# What you will do
Collect all lines containing the word "Carex" from the data.

# Records
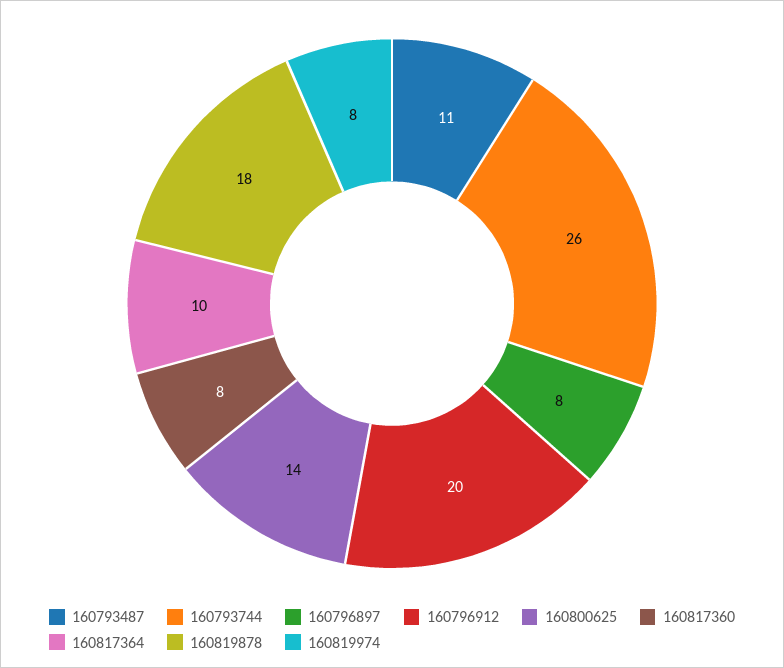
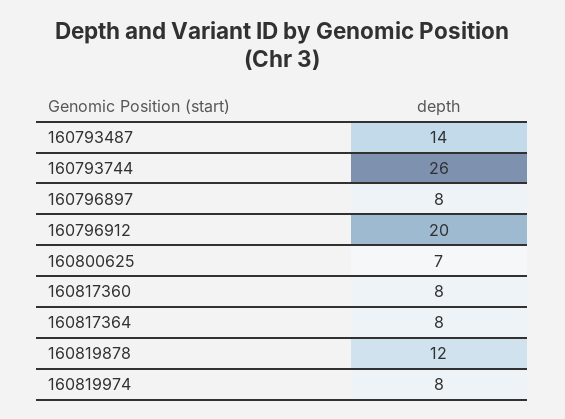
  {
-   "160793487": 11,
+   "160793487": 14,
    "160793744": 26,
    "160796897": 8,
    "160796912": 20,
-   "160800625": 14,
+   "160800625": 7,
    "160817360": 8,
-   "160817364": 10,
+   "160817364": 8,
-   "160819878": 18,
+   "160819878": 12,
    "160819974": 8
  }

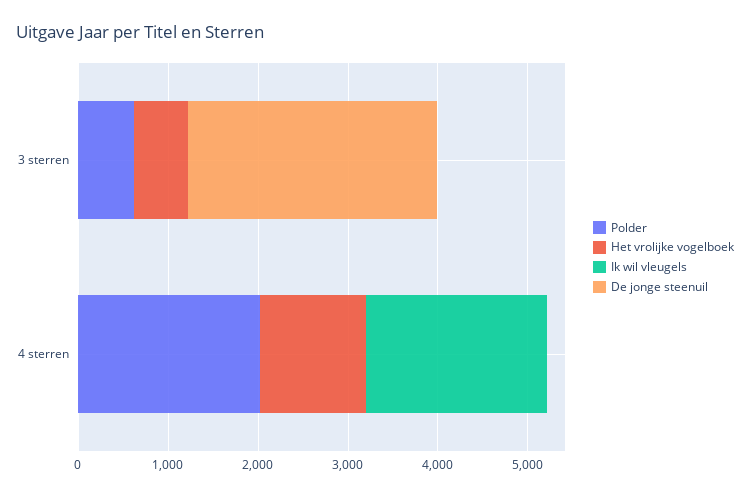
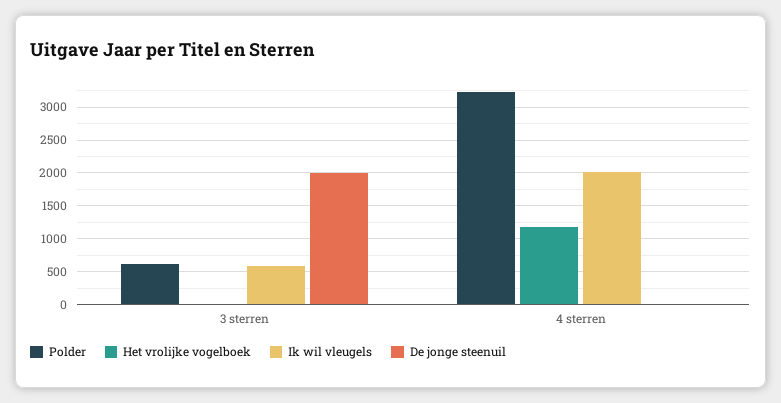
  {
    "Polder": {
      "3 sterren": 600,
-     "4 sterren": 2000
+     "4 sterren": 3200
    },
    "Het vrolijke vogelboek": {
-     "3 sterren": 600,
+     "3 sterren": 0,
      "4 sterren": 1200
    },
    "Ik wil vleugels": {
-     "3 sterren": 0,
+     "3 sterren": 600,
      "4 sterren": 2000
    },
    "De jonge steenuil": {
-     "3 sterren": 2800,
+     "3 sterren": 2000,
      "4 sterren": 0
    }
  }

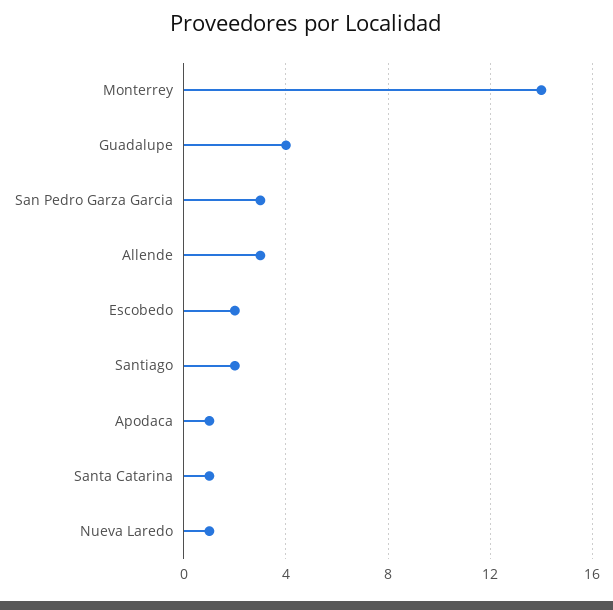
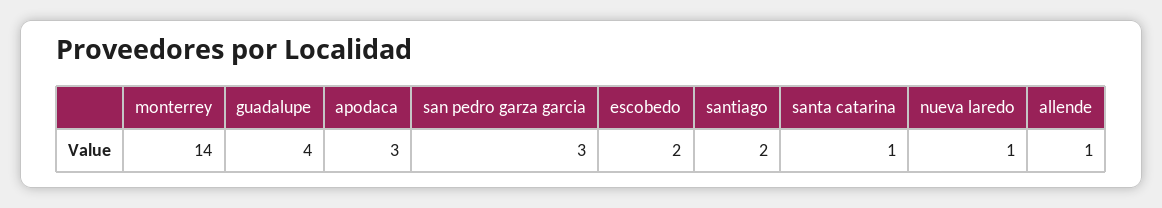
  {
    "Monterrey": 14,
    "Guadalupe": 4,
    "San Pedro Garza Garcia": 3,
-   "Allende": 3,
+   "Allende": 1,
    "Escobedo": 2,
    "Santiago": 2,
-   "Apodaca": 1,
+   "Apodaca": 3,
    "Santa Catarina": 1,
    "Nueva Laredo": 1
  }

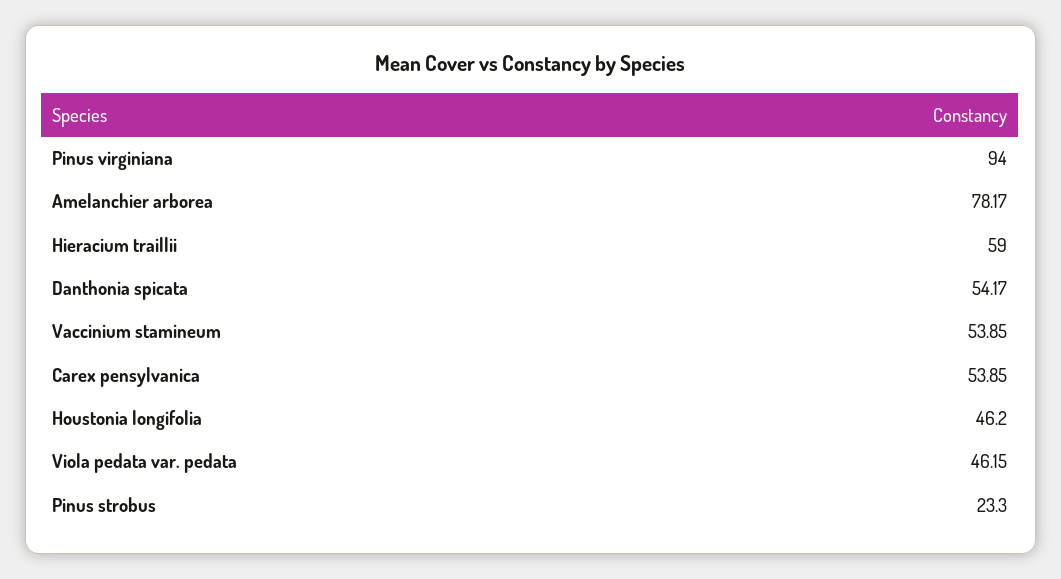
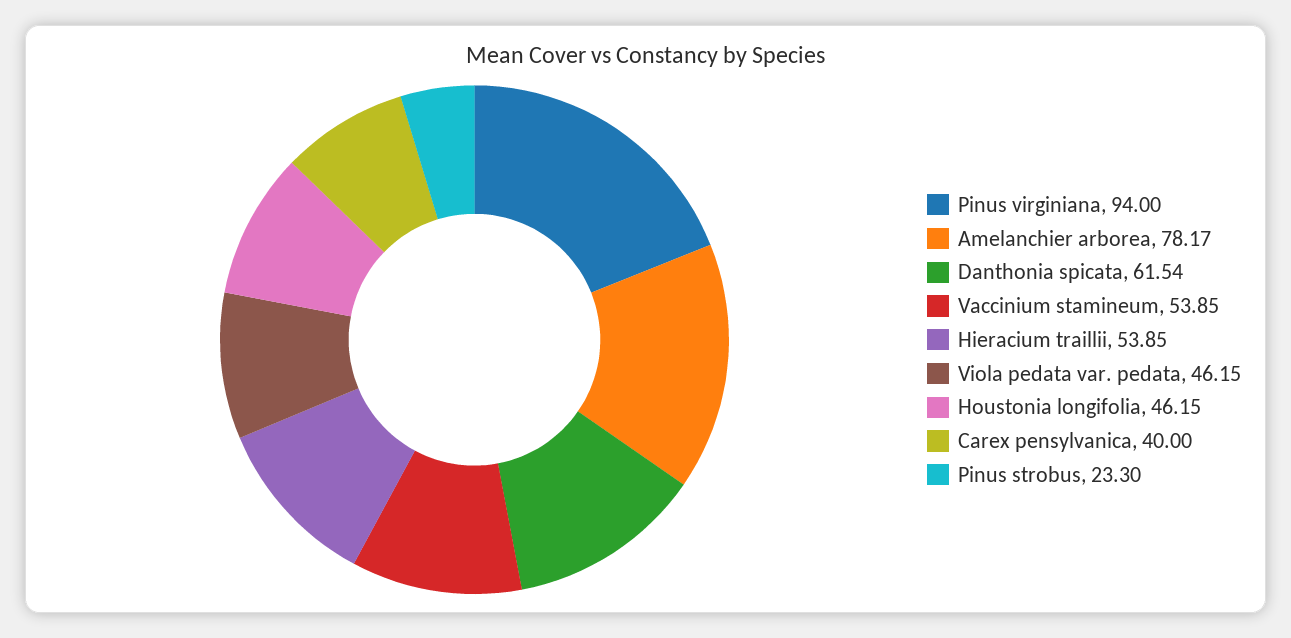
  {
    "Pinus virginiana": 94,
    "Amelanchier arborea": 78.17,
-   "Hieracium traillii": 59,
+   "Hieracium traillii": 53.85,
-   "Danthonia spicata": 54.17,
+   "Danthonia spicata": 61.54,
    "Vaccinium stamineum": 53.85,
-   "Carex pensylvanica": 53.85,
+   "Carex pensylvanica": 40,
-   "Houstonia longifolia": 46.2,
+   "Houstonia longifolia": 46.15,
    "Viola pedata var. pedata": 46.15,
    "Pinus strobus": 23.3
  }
--
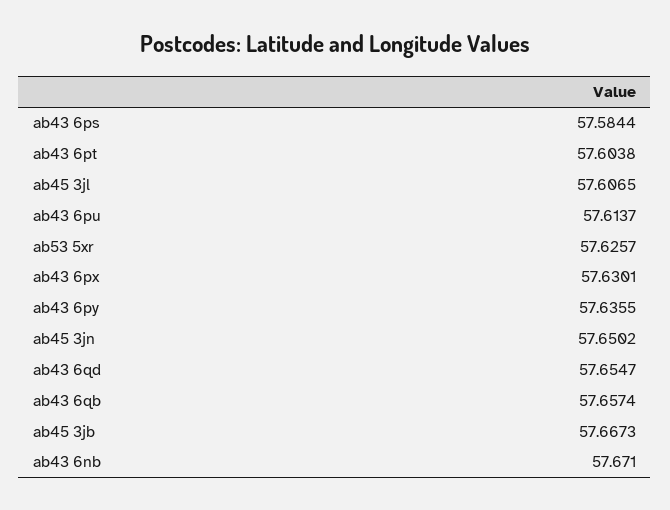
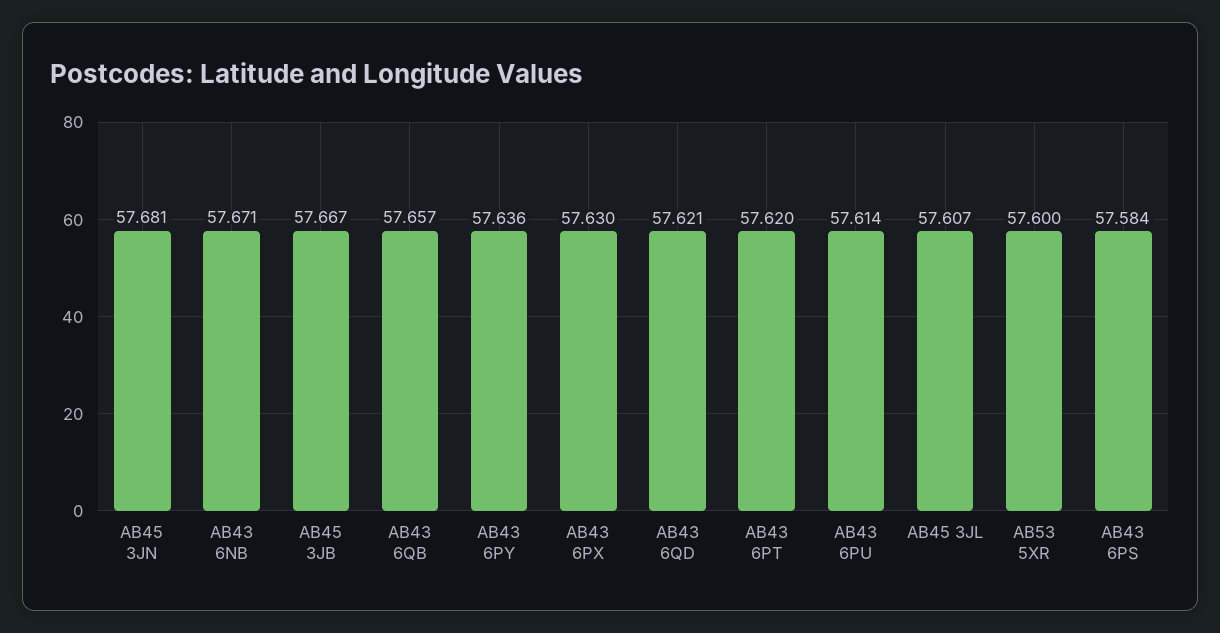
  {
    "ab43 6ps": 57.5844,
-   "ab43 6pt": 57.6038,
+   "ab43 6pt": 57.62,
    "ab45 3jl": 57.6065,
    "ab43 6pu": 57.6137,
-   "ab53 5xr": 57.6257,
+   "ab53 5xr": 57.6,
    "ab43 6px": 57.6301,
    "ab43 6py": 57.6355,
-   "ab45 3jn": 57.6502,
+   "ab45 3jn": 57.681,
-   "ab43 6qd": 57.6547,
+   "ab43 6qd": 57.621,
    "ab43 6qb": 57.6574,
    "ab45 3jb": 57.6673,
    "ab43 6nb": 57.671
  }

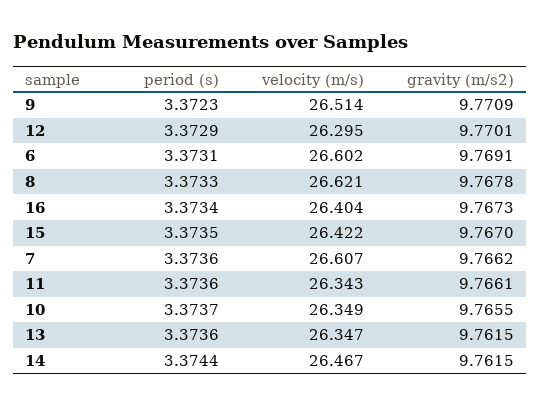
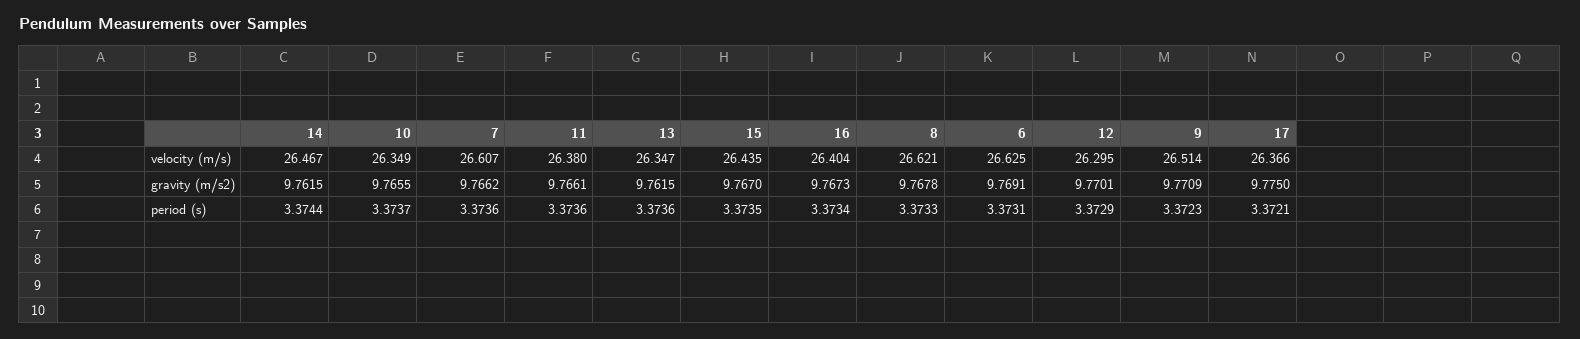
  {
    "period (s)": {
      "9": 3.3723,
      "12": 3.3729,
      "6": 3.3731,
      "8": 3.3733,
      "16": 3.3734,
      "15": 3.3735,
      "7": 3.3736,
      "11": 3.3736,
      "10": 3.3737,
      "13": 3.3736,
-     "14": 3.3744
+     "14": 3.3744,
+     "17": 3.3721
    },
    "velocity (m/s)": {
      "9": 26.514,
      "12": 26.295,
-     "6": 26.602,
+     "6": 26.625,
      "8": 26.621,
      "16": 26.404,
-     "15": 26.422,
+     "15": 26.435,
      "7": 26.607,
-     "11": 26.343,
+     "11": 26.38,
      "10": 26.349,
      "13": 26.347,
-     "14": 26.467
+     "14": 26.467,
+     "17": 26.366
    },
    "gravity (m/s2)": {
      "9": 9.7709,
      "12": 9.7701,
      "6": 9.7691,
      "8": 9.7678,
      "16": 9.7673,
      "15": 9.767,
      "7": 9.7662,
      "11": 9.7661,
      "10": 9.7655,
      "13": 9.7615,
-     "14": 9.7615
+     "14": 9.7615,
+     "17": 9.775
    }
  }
* * *
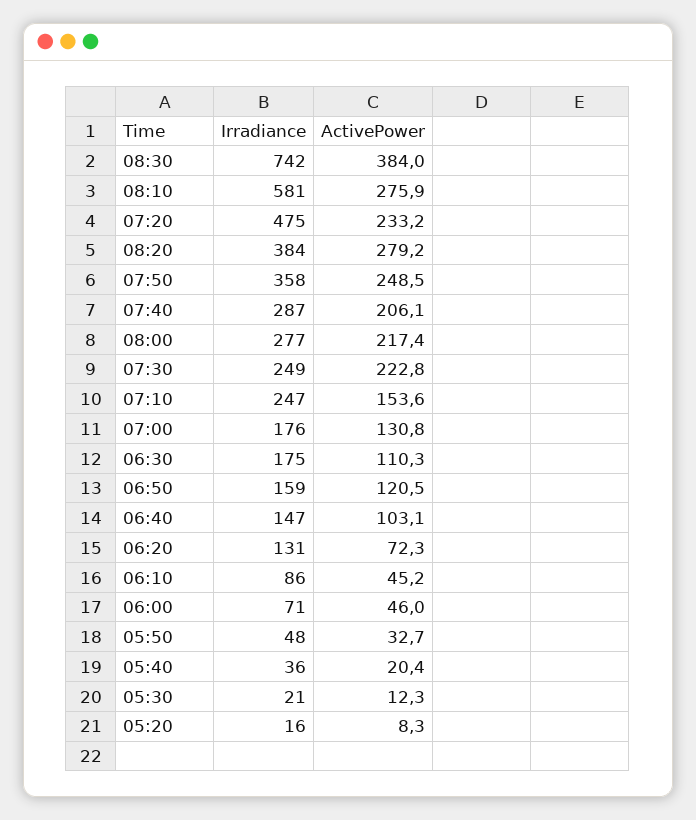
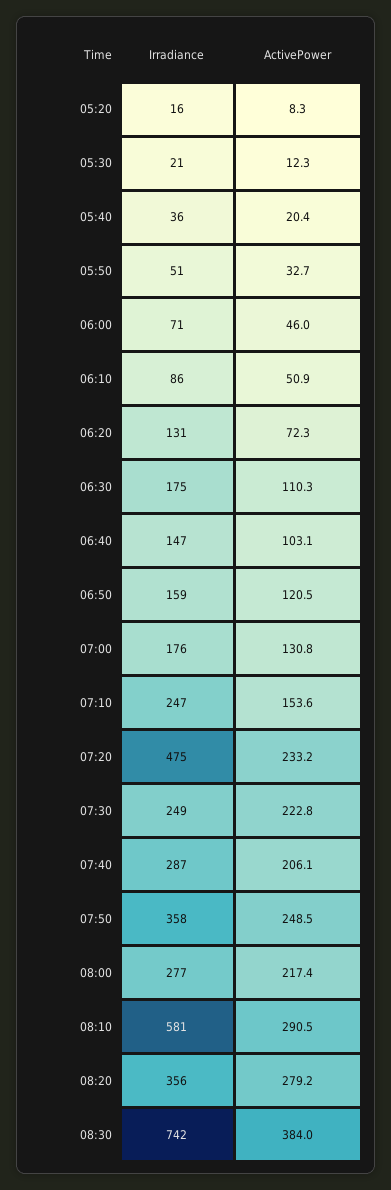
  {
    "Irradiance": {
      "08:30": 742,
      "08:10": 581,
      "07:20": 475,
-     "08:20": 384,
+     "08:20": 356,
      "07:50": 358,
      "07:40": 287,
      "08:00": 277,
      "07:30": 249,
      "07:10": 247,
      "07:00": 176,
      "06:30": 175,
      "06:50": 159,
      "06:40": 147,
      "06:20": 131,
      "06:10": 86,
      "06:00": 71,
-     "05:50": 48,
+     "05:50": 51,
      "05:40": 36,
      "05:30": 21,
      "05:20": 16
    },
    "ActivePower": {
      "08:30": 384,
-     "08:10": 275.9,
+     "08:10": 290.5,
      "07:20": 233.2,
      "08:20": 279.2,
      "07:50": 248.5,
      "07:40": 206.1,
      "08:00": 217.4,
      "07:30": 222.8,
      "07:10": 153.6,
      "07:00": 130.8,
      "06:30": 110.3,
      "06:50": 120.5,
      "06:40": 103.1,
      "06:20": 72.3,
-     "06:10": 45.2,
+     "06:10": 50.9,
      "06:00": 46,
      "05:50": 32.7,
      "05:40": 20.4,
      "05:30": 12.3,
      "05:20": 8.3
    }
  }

# Solution below
-   "Carex pensylvanica": 53.85,
+   "Carex pensylvanica": 40,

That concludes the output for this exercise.